1. `[em_disco] nodes` in `emergence.conf` (recommended)
2. `EM_DISCO_HOST` / `EM_DISCO_PORT` environment variables (legacy, single node)
3. Default: `localhost:8080`

`emergence.conf` locations:
- Linux/macOS: `~/.config/emergence/emergence.conf`
- Windows: `%APPDATA%\emergence\emergence.conf`

Full example:

```ini
[em_disco]
nodes = localhost:8080, em-disco.roques.me
```

## Console output


When running, em_filter logs two events at the `notice` level:

```
[em_filter] agent connected: my_agent @ localhost:8080
[em_filter] query: <body>
```

Connection warnings (auth rejected, timeout, unreachable) are logged at the `warning` level.

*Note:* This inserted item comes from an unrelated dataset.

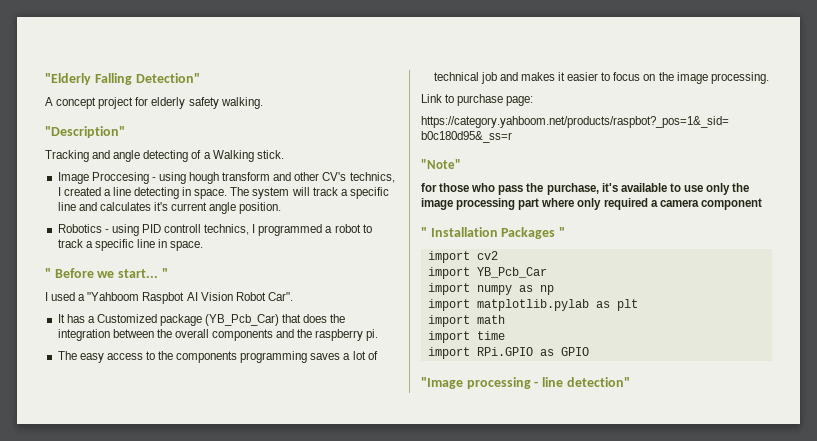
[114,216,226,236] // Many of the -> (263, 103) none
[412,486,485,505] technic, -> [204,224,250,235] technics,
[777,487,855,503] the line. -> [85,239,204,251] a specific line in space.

OTP startup progress reports are suppressed.

## HTML utilities


The following helpers are available for agents that scrape HTML:

| Function | Description |
|---|---|
| `strip_scripts/1` | Removes `<script>` tags |
| `extract_elements/2` | CSS-style element extraction |
| `get_text/1` | Strips all HTML tags |
| `extract_attribute/2` | Extracts a tag attribute value |
| `clean_text/3` | Strips noise and decodes entities |
| `decode_html_entities/1` | Decodes `&amp;`, `&#x...;`, `&#...;` |
| `should_skip_link/2` | Filters out unwanted URLs |

## License


Apache 2.0 — see [LICENSE.md](LICENSE.md).